* _EXERCISE PROMPT_: When the line containing "thumb cmc: (1035, 1082)" appears in the entries below, begin printing there and stop after the line containing "thumb ip: (129, 208)"; print each of those lines exactly and no other line.

* _DATA IN THIS EXERCISE_:
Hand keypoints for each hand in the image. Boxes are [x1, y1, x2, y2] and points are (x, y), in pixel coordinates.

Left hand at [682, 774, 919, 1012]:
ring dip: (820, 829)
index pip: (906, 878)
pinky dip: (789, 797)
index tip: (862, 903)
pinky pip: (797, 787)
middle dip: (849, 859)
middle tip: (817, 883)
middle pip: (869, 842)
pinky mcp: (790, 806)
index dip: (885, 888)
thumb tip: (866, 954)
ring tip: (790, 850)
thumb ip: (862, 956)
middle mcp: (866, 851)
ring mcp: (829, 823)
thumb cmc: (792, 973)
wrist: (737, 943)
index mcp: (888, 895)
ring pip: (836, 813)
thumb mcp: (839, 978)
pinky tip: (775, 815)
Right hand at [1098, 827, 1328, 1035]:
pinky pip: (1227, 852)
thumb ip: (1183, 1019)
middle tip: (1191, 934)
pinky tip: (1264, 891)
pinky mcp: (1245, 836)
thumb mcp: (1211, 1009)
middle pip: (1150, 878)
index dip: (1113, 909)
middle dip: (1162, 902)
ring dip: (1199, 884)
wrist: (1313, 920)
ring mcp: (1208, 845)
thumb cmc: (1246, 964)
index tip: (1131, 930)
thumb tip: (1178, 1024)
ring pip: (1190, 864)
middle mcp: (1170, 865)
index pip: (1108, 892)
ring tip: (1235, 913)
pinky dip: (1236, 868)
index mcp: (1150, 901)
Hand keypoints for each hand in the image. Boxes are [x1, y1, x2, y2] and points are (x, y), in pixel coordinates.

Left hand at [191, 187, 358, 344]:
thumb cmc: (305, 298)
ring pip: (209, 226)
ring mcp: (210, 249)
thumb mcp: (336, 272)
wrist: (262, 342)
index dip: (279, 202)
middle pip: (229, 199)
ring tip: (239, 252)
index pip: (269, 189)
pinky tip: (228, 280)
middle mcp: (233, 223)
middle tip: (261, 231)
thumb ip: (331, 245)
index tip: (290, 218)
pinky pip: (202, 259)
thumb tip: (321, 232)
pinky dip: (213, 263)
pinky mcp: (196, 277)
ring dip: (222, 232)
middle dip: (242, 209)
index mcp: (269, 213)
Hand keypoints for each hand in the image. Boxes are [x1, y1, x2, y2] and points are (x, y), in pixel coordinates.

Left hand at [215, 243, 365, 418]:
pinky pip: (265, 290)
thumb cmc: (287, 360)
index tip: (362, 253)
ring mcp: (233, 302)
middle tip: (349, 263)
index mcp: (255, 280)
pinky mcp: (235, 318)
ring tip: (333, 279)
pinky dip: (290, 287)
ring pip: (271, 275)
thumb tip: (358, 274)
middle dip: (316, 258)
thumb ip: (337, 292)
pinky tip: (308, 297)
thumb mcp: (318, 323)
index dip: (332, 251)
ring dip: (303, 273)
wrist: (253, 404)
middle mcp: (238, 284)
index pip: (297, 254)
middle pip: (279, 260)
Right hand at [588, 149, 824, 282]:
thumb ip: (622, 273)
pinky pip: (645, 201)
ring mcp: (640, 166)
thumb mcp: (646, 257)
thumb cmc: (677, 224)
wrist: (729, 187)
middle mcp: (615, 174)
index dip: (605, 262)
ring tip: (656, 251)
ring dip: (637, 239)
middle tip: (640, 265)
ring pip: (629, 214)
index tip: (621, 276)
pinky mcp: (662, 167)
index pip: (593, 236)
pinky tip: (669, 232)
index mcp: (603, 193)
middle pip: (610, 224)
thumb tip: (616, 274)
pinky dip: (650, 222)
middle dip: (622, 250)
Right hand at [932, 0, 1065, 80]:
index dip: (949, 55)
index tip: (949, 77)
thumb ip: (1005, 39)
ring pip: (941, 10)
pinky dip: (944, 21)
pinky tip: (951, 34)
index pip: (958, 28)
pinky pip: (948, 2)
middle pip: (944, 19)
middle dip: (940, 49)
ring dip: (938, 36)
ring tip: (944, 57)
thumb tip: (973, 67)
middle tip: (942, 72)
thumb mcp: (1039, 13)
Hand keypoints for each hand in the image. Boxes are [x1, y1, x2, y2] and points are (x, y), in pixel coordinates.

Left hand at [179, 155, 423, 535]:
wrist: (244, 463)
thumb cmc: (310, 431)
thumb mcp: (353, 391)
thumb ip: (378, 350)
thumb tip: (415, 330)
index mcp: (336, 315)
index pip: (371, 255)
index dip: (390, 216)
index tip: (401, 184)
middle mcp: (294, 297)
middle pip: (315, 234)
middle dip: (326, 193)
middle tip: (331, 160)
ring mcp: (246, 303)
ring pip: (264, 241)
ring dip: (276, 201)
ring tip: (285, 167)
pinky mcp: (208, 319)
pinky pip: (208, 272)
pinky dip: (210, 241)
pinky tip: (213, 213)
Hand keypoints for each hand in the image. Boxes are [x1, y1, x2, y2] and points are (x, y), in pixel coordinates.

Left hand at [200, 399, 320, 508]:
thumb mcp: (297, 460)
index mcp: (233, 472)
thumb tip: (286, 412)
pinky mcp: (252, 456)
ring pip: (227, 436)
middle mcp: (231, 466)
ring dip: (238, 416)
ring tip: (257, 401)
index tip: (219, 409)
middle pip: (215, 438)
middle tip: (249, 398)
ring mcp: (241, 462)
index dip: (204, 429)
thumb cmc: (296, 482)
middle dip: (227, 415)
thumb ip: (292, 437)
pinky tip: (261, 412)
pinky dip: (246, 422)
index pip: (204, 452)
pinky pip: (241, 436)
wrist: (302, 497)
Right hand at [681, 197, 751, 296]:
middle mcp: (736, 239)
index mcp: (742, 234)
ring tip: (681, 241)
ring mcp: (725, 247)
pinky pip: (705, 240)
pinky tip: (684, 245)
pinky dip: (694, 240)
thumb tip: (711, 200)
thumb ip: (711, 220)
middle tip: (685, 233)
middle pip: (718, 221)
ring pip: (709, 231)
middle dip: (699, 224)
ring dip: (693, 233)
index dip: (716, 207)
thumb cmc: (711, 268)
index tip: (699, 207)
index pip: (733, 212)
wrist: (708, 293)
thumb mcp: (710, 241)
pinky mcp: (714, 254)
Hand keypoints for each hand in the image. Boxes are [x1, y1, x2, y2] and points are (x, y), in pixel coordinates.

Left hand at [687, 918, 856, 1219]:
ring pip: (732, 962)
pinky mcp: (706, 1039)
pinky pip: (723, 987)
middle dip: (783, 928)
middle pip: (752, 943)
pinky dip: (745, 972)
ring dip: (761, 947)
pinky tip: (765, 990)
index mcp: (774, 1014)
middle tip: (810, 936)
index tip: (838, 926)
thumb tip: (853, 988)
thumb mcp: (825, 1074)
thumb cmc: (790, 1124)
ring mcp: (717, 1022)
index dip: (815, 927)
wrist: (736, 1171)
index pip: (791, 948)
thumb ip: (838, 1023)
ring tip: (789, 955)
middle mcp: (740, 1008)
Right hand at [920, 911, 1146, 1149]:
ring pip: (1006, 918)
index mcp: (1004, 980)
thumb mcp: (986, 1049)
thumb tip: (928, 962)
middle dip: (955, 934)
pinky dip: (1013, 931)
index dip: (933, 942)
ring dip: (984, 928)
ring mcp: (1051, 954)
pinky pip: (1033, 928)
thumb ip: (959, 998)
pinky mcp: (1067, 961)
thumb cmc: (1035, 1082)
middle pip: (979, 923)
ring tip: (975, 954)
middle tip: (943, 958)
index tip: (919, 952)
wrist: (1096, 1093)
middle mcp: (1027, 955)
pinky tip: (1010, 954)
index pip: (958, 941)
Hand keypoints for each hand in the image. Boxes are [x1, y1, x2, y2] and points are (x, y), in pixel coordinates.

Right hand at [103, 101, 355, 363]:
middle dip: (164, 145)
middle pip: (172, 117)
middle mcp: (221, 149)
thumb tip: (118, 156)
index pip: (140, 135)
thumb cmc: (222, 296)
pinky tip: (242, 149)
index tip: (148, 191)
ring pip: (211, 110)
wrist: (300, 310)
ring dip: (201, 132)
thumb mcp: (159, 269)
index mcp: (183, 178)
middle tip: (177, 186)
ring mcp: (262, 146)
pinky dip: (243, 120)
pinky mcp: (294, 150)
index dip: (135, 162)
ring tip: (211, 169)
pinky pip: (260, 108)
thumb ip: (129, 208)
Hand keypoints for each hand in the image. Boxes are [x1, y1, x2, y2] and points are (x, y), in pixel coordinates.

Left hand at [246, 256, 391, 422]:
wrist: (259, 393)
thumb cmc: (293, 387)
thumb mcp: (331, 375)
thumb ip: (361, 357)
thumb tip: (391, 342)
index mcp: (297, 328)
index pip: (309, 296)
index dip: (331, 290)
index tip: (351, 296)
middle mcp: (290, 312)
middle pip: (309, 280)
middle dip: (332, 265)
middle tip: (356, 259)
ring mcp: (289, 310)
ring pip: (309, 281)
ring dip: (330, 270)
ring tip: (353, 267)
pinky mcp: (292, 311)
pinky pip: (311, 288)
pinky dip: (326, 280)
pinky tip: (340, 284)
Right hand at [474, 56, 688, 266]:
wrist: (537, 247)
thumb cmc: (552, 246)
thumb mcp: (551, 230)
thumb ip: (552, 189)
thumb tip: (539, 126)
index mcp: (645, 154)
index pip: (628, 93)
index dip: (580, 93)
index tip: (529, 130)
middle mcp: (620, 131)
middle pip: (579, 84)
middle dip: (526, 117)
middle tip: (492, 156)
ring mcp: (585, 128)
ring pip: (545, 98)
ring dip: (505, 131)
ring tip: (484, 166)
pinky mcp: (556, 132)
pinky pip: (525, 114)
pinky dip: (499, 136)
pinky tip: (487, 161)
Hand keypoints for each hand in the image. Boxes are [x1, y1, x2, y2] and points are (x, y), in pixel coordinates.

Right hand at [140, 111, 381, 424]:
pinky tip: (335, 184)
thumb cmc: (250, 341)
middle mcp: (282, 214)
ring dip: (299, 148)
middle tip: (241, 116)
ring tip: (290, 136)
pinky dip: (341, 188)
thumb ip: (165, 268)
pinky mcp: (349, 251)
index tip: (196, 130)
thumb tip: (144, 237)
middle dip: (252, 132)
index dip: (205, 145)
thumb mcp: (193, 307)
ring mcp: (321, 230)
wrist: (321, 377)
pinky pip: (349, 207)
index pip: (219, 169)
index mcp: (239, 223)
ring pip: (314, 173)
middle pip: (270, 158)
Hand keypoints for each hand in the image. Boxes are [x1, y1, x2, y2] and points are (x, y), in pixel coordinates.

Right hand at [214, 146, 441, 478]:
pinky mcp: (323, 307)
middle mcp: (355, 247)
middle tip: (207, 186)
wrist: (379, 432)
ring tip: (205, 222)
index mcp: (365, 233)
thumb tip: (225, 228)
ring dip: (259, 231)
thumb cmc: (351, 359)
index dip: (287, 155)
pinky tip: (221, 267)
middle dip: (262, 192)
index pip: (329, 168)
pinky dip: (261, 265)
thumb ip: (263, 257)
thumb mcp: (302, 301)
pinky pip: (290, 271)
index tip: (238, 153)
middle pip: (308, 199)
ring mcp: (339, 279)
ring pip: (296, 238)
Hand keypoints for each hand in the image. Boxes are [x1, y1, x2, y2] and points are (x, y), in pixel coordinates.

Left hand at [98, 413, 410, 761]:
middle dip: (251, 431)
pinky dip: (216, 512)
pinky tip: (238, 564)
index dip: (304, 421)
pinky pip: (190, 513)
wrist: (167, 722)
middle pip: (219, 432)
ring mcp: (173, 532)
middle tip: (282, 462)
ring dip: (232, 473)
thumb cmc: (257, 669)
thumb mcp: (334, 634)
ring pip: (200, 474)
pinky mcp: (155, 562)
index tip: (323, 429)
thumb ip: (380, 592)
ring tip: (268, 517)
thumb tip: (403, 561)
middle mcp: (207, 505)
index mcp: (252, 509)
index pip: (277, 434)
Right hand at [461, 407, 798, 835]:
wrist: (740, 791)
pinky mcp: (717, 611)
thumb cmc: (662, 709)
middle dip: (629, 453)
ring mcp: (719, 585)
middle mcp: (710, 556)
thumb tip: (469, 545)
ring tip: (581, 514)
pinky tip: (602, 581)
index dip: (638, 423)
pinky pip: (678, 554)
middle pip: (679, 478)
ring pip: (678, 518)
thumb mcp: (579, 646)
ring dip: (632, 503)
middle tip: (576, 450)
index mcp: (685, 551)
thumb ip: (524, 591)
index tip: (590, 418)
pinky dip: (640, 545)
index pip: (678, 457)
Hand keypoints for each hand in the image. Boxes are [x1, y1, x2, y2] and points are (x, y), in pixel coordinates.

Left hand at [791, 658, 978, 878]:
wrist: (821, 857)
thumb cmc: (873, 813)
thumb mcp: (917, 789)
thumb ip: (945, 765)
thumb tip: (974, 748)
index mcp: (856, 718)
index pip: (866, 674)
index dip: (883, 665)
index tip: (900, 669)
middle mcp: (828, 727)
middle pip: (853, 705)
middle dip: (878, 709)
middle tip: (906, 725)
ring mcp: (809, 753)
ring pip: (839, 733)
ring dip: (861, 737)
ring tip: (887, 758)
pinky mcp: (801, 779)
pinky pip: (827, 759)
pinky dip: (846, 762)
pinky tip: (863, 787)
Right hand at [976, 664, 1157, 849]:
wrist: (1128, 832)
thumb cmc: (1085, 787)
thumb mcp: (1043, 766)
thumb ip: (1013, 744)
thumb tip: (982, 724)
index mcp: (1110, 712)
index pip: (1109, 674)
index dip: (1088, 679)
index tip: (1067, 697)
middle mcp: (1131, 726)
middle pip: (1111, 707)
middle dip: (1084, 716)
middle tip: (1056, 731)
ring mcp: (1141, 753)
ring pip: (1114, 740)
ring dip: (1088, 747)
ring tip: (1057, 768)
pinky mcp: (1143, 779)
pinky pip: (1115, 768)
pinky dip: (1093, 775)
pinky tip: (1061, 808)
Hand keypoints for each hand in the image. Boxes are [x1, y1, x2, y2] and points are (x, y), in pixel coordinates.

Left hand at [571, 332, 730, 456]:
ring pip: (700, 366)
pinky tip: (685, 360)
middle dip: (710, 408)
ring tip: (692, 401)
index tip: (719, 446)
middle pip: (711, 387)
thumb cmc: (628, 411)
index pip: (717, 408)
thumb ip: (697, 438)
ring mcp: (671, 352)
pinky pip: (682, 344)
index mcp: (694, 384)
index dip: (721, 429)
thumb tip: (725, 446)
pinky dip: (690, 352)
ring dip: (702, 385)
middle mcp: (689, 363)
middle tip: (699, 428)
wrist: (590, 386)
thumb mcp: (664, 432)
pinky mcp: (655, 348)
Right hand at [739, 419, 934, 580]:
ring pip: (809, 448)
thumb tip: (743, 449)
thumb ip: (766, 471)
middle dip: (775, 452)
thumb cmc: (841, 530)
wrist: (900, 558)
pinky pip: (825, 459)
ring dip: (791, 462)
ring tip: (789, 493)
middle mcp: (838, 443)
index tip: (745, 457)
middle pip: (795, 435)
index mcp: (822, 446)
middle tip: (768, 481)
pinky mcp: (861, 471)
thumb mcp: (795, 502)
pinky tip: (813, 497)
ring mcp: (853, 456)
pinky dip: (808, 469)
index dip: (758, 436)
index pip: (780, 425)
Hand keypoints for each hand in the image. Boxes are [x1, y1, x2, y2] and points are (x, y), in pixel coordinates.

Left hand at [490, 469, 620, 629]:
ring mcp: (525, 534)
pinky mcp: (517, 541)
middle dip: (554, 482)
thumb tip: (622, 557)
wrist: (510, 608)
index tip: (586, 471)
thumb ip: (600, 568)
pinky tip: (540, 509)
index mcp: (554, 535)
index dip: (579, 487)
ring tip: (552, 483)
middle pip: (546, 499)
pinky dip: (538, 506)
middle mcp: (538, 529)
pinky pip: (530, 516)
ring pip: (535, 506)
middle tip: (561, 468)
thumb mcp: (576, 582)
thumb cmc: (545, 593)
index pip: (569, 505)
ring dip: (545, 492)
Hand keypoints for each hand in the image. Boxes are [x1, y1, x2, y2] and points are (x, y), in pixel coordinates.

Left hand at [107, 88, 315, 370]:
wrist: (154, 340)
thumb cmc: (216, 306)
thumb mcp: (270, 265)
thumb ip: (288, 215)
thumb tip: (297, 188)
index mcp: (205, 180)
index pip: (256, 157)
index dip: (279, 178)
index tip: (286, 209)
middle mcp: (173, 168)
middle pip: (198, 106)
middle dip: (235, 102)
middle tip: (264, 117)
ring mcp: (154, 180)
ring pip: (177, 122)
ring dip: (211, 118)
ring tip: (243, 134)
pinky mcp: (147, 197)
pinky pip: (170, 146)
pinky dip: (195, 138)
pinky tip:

* _SOLUTION_:
thumb cmc: (1035, 1082)
middle pip: (979, 923)
ring tip: (975, 954)
middle tip: (943, 958)
index tip: (919, 952)
wrist: (1096, 1093)
middle mcp: (1027, 955)
pinky tip: (1010, 954)
index pip: (958, 941)
Hand keypoints for each hand in the image. Boxes are [x1, y1, x2, y2] and points are (x, y), in pixel coordinates.

Right hand at [103, 101, 355, 363]:
middle dip: (164, 145)
middle pip: (172, 117)
middle mcp: (221, 149)
thumb tip: (118, 156)
index pip: (140, 135)
thumb cmc: (222, 296)
pinky tip: (242, 149)
index tip: (148, 191)
ring pip: (211, 110)
wrist: (300, 310)
ring dip: (201, 132)
thumb mcp: (159, 269)
index mcp: (183, 178)
middle tip: (177, 186)
ring mcp: (262, 146)
pinky dip: (243, 120)
pinky mcp: (294, 150)
index dip: (135, 162)
ring tip: (211, 169)
pinky pip: (260, 108)
thumb ip: (129, 208)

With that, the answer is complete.